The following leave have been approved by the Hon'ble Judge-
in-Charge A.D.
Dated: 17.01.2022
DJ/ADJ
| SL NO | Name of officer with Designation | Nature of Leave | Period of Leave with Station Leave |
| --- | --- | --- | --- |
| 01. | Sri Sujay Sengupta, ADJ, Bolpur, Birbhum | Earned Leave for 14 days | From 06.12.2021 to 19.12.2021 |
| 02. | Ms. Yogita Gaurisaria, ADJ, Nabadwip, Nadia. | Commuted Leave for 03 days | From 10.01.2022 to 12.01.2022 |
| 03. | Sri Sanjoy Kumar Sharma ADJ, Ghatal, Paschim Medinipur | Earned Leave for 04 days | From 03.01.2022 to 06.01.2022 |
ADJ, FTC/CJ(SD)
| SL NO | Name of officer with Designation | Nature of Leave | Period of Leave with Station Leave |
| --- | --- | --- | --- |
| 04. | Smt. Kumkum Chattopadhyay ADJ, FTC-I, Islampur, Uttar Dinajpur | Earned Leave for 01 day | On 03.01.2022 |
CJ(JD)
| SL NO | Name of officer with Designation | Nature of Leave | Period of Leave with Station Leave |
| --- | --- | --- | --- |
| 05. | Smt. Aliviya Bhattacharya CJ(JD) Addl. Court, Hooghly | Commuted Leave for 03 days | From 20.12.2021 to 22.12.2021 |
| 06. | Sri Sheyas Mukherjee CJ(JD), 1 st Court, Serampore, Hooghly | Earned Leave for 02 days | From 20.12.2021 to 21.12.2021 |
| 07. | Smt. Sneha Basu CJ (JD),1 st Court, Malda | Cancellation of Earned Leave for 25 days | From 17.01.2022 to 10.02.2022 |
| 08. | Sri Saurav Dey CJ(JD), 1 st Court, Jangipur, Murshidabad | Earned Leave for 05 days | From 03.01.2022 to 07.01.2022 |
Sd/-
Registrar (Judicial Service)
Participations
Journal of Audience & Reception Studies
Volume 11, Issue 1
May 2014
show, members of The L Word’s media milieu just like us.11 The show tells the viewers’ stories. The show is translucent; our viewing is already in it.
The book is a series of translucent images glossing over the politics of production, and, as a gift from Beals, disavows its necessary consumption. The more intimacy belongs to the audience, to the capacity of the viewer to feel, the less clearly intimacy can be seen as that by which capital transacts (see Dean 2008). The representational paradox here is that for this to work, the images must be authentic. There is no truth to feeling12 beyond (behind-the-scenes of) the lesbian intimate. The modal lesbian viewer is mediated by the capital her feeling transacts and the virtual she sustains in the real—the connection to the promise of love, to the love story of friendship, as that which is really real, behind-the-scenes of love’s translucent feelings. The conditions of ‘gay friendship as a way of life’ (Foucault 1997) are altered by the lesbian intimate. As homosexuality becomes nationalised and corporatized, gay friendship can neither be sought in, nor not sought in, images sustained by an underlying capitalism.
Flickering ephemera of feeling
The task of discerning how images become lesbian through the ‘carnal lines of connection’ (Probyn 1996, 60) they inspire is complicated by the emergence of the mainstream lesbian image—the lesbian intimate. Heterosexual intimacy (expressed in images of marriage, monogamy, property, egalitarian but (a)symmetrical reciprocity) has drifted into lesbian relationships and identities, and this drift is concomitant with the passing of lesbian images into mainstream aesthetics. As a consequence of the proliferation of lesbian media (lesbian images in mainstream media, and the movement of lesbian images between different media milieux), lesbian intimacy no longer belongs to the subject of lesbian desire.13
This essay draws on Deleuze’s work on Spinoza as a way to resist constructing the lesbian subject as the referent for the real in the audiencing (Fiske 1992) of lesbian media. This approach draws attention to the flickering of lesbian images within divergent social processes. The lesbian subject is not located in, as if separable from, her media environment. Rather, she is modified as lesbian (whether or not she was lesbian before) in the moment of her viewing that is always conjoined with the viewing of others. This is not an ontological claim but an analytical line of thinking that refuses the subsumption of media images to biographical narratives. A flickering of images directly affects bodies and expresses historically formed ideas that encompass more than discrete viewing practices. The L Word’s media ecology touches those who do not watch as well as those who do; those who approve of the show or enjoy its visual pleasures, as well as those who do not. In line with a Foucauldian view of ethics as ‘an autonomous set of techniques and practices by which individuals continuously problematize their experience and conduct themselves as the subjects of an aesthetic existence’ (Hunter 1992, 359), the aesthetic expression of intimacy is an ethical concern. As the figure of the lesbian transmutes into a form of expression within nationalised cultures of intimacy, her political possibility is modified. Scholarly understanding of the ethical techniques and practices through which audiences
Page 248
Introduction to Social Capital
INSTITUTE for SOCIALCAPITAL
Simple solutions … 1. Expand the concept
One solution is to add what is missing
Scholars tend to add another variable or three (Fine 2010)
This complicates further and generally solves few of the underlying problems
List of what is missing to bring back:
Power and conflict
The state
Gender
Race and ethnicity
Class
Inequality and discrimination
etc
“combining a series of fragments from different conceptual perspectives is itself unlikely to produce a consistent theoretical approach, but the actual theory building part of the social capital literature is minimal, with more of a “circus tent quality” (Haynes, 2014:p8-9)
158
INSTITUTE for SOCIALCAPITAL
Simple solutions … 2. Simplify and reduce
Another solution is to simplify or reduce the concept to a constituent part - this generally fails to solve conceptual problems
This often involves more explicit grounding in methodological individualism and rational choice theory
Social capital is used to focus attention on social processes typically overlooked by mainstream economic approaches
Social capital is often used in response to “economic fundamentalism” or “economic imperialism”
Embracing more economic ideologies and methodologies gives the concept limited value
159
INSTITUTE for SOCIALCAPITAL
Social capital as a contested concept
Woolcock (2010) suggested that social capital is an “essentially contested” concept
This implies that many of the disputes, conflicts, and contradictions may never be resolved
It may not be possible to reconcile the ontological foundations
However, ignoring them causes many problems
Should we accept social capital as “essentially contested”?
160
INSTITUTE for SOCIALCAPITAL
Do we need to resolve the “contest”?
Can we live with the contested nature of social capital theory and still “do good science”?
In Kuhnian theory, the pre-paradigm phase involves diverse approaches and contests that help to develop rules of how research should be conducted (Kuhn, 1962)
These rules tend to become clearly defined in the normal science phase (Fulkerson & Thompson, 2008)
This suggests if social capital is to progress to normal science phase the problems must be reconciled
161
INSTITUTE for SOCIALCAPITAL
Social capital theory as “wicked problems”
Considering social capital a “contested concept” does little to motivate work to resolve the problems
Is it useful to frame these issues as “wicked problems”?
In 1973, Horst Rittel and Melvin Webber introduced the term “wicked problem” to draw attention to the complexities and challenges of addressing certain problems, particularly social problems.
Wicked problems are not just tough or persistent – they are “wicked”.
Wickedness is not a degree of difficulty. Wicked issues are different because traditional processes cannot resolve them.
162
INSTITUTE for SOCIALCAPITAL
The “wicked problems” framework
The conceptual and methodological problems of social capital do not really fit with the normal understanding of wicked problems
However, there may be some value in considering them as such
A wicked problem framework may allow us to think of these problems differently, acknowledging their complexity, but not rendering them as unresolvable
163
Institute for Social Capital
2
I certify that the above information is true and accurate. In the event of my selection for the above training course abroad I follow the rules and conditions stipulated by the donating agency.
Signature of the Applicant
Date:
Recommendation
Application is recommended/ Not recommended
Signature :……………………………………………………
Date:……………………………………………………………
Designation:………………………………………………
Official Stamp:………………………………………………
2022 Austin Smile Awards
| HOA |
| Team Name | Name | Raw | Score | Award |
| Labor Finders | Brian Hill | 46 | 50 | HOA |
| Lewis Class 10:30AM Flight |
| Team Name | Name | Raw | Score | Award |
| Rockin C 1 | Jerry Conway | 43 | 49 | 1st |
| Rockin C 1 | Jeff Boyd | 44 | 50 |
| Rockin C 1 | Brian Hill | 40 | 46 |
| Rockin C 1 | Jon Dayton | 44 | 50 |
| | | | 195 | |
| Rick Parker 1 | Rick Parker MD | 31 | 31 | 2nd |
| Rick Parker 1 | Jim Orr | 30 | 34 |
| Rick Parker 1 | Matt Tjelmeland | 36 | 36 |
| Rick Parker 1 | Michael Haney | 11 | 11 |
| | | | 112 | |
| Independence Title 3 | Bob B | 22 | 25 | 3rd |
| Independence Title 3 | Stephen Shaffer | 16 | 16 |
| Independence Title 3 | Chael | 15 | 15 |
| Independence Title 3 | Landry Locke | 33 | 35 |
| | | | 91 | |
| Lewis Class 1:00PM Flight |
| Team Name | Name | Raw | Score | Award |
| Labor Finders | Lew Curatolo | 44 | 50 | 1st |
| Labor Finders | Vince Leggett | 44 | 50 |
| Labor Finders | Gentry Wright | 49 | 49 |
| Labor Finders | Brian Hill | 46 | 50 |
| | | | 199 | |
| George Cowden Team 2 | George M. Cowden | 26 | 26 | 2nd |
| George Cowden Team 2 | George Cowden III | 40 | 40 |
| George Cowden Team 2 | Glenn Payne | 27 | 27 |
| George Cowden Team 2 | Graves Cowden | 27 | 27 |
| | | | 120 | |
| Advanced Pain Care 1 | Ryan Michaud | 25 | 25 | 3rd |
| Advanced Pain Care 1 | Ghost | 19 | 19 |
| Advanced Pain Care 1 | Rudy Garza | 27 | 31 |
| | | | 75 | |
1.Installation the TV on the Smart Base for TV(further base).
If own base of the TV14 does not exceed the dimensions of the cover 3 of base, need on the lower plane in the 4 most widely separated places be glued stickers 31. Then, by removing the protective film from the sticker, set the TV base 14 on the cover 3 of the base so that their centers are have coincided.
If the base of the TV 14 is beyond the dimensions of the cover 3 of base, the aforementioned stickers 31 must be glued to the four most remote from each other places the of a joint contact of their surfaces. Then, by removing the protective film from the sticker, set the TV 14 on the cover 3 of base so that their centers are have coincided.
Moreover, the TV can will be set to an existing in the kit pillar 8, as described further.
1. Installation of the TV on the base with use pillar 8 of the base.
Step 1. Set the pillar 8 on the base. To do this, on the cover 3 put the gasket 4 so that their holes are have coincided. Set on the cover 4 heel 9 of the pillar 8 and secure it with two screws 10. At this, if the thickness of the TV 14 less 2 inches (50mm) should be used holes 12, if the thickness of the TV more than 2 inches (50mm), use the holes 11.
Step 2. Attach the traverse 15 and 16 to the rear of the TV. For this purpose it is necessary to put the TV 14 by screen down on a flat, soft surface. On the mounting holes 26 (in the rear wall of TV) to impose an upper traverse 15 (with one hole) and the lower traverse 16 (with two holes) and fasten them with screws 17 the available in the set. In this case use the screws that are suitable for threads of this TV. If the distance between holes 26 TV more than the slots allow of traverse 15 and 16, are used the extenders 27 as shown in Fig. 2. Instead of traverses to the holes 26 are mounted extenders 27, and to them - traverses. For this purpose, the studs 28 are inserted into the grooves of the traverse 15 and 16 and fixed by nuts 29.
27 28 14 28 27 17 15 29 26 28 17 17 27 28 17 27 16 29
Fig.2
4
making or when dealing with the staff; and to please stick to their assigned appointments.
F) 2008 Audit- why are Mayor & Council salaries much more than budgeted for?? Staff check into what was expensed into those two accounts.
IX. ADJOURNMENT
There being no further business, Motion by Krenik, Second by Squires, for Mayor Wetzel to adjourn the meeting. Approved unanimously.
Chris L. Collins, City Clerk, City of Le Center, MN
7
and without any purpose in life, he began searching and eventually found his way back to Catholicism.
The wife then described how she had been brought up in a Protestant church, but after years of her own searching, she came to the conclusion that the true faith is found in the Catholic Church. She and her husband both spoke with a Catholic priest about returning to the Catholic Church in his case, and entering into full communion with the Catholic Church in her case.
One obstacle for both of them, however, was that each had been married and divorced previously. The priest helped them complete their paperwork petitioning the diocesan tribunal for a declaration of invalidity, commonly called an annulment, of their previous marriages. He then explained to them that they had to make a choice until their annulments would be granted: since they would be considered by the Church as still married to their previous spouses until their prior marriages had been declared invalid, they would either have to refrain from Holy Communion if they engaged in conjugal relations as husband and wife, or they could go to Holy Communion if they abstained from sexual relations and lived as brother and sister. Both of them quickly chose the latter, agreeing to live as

########################################

Exercise prompt.
Across the entries above, how many lines carry the word "rules"? Write only the number.

Answer to this task.
3